About this exercise
What you return should match the material below line for line, except that no image appears in it.
(Beginning of Information given)
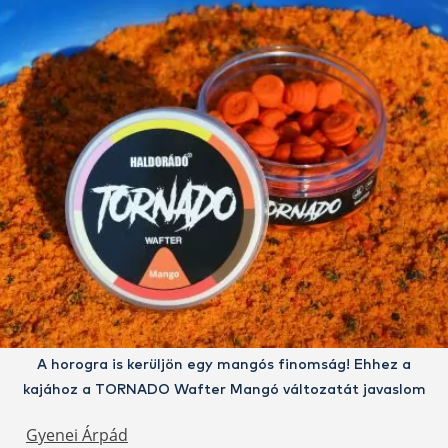
A horogra is kerüljön egy mangós finomság! Ehhez a
kajához a TORNADO Wafter Mangó változatát javaslom
Gyenei Árpád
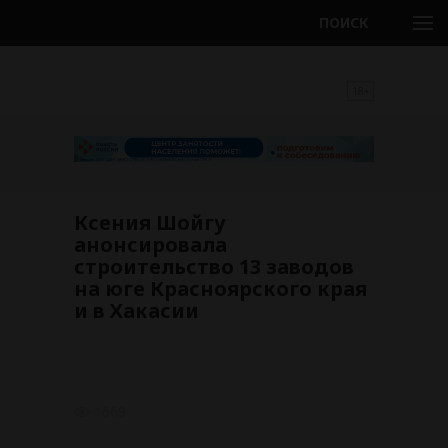
ПОИСК
18+
Ксения Шойгу
анонсировала
строительство 13 заводов
на юге Красноярского края
и в Хакасии
1669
(End of Information given)
Answer section
A horogra is kerüljön egy mangós finomság! Ehhez a
kajához a TORNADO Wafter Mangó változatát javaslom
Gyenei Árpád
ПОИСК
18+
Ксения Шойгу
анонсировала
строительство 13 заводов
на юге Красноярского края
и в Хакасии
1669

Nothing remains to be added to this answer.